Ça n'en fait pas une raison de dire que le téléchargement est la Boston Tea Party du XXIe siècle, après tout producteur et diffuseur sont des métiers et il faut bien que tout le monde vive, mais enfin autant savoir de quoi on parle quand on prononce le terme droit d'auteur. Pour le numérique, seule la licence globale permettra de sortir de l'ornière, et la seule raison pour laquelle elle n'est pas encore mise en place, c'est que les diffuseurs ne veulent pas investir dans le développement de plate-formes qui ne leur rapporteraient rien (parce que déconnons pas). Donc ils laissent Megaupload investir dans le développement, ils laissent des internautes rétribués par la pub monter les sites de direct download - dont certains sont remarquablement efficaces et intéressants - ils laissent Megaupload devenir bien gros, et ensuite ils gueulent au tribunal pour récupérer en dommages et intérêts le bénéfice de l'opération, en ayant économisé l'investissement. Honnêtement, c'est une très bonne affaire. En plus, on peut se draper dans la toge de la vertu bafouée, et ça c'est trop bon.
Personnellement, ce que j'attends avec curiosité, c'est le procès. Parce que je n'ose imaginer les conséquences si le FBI perdait.
Mais bizarrement, ce qui me revient en mémoire, dans l'affaire Megaupload, c'est tout le bataclan médiatique qui a entouré les révolutions du monde musulman, où tout le monde semblait dire que les réseaux sociaux avaient fait tomber les dictatures. Il me semblait à l'époque qu'un lent pourrissement social et des mecs dans la rue prêts à tenir tête à des fusils étaient plus déterminants, mais il est vrai qu'internet a permis la communication et donc l'organisation d'un mouvement collectif qui sinon serait peut-être resté dispersé et inefficace. A la grande époque syndicale, les communistes envoyaient usine par usine des types chargés d'expliquer le B-A BA du marxisme, et c'était plutôt efficace aussi, mais à chaque époque ses moyens.

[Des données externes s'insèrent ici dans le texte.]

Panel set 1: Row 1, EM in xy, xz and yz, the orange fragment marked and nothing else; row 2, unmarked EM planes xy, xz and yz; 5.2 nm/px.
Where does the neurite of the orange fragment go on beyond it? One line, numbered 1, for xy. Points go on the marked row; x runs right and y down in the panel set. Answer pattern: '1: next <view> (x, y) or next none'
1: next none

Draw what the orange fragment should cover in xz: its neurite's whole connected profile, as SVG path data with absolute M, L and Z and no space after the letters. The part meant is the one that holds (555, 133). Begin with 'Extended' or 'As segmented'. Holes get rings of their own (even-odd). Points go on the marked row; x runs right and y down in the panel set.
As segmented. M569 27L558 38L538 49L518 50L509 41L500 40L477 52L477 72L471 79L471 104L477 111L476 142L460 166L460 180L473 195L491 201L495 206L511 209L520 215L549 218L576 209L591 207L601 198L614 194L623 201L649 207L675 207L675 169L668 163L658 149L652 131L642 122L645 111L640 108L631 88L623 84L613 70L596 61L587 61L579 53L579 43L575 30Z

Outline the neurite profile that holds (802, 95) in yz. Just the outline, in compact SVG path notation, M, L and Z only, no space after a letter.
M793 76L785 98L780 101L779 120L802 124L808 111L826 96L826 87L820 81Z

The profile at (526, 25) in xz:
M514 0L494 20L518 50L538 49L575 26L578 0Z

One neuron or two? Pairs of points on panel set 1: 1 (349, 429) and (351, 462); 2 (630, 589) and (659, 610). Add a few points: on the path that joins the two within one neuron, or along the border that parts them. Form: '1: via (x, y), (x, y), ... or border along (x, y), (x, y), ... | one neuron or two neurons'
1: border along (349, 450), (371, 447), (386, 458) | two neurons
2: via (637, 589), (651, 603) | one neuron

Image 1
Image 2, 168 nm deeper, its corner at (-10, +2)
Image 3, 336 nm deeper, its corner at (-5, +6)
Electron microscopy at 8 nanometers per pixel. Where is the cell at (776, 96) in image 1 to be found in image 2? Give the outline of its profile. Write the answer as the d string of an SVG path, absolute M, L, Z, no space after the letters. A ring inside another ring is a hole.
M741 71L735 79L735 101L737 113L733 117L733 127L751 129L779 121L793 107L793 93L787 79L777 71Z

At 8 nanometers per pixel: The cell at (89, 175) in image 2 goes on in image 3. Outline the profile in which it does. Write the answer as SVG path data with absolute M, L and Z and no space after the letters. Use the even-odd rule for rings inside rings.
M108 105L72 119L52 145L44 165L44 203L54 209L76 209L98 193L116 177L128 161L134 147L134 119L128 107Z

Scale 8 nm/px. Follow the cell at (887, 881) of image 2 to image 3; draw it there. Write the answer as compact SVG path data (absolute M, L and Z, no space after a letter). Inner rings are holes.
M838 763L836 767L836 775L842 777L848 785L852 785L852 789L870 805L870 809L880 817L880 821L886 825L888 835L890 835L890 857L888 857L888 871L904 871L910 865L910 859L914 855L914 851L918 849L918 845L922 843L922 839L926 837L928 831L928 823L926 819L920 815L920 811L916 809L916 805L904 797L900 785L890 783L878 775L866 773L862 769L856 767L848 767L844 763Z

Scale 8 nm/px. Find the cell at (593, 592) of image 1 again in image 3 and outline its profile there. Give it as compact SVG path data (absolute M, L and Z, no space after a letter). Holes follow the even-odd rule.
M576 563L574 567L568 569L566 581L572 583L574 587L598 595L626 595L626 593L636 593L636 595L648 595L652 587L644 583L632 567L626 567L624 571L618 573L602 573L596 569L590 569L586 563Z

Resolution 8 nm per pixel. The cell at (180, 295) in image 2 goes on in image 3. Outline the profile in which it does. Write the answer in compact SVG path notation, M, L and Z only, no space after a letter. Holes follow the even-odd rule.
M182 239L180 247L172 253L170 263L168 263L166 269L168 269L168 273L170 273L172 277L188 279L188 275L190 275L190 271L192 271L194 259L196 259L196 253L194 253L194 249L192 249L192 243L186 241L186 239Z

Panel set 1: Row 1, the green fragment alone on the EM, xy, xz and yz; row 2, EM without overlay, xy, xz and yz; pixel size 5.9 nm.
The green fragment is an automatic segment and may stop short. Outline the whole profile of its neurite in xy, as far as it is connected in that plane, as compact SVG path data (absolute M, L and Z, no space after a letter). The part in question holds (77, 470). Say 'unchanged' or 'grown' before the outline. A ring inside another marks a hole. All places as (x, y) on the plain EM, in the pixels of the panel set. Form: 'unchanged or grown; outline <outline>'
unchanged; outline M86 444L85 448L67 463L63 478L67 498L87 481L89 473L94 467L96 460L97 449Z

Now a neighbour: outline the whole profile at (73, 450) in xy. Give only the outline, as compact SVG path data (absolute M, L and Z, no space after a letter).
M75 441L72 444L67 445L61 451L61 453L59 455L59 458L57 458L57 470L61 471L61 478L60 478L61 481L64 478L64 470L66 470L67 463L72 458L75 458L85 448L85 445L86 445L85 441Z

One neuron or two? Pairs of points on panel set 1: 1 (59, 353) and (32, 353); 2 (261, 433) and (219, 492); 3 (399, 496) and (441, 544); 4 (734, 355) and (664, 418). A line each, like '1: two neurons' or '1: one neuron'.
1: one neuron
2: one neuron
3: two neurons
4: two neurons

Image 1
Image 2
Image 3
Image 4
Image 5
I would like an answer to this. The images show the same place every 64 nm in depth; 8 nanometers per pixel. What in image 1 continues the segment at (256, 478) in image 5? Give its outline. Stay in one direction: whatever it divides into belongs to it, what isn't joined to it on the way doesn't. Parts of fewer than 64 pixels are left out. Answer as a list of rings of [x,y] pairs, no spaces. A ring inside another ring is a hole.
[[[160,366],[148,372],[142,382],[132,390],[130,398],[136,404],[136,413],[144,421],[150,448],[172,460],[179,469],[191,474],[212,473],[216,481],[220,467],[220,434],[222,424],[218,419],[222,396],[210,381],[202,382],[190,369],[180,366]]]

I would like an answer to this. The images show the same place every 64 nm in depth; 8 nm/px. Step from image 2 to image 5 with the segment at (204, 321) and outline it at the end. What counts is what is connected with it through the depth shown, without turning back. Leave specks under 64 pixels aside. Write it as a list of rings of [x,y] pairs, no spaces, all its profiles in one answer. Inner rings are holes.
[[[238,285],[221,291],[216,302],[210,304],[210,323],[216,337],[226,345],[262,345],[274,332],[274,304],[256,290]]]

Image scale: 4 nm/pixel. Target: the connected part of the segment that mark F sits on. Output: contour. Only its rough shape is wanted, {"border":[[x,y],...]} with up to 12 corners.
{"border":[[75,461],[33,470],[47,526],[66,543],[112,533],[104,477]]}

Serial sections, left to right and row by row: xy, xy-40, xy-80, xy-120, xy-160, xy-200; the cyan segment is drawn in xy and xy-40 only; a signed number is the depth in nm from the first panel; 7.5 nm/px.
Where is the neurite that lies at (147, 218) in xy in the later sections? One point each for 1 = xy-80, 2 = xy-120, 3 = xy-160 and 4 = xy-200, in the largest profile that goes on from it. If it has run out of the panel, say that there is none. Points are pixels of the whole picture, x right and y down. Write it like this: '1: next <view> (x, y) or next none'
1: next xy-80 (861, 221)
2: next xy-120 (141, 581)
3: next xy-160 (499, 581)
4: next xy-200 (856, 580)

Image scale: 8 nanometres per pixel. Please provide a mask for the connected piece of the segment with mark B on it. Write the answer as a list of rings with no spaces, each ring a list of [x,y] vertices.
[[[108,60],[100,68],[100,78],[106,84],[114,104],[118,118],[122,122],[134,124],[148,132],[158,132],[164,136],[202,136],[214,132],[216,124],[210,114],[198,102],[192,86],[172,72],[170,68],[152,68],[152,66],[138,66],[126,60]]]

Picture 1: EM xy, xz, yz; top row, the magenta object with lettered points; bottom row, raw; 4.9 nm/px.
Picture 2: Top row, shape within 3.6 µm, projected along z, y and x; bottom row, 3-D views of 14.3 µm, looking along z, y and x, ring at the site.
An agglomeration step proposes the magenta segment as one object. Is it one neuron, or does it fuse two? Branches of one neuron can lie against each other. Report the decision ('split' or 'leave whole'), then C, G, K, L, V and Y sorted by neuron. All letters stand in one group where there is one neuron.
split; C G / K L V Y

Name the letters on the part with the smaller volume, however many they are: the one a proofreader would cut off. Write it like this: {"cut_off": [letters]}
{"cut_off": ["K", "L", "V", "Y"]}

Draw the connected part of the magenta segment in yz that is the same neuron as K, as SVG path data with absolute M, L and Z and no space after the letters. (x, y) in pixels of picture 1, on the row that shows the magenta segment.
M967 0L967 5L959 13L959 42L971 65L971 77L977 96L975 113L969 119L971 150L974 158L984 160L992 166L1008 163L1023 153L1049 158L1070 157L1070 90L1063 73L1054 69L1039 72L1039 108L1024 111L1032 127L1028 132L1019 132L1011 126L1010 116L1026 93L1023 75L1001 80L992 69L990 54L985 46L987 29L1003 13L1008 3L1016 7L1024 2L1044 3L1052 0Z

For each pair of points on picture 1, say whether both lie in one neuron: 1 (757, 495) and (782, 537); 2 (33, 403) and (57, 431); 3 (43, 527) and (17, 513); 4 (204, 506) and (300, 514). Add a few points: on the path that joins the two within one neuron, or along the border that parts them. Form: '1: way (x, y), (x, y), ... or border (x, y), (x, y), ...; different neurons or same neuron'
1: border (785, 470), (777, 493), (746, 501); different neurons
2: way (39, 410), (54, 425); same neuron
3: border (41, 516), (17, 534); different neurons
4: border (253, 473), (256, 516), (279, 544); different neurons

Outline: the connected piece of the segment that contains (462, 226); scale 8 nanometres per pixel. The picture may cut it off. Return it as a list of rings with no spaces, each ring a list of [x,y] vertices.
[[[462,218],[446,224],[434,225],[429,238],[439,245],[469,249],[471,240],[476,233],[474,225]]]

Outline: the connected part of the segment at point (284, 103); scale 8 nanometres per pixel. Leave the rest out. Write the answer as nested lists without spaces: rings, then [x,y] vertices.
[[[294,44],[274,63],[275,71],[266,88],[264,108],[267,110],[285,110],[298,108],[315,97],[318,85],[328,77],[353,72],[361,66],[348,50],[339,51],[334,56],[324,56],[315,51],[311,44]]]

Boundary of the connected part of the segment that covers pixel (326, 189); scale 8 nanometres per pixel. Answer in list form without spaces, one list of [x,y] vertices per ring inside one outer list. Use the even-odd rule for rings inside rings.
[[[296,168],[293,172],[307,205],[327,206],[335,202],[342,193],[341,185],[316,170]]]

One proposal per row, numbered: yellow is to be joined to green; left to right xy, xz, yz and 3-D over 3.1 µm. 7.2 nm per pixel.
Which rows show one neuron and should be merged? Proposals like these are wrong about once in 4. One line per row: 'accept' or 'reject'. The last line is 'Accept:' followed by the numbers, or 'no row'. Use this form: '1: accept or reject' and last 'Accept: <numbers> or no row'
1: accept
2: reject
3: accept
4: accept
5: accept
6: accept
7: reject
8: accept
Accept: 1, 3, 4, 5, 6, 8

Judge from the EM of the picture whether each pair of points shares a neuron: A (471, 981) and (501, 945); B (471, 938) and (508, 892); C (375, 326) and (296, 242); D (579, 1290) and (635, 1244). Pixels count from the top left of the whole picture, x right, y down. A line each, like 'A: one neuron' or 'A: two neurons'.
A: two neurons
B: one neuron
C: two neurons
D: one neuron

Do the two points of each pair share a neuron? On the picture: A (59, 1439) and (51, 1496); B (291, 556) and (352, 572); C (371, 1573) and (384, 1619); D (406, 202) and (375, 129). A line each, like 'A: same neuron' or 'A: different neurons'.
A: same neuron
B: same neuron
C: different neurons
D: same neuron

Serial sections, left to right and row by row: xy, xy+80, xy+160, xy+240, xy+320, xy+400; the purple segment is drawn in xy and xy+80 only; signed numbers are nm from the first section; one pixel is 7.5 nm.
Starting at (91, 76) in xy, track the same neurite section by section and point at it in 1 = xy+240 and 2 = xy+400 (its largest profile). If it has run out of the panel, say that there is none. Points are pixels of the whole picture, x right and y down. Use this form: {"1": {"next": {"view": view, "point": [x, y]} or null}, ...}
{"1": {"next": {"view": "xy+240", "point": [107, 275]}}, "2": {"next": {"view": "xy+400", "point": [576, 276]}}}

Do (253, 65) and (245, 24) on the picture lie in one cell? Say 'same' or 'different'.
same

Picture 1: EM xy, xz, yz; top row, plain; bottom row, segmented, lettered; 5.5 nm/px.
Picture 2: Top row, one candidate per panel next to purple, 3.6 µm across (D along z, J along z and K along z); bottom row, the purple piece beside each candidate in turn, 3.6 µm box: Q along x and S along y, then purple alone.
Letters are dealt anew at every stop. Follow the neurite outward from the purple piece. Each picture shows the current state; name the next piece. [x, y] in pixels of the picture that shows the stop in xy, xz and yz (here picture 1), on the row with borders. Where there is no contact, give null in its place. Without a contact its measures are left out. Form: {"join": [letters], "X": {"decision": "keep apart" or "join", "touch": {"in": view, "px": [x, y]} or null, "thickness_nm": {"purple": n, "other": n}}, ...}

Quand je vois le FBI couper Megaupload - sur lequel j'avais des fichiers légaux bien pratique pour les échanges professionnels -, quand je lis le contenu du SOPA présenté au Congrès, une petite voix me fait remarquer une certaine correspondance temporelle entre "le printemps arabe" et le moment où le pouvoir a sonné la fin de la récré internet. Et elle ajoute ingénument que peut-être, si lien obscur il y a, c'est que ni les Etats-Unis, ni les démocraties libérales ne souhaitent prendre le risque que le Net leur échappe et que tout ça leur arrive à eux - nous arrive à nous.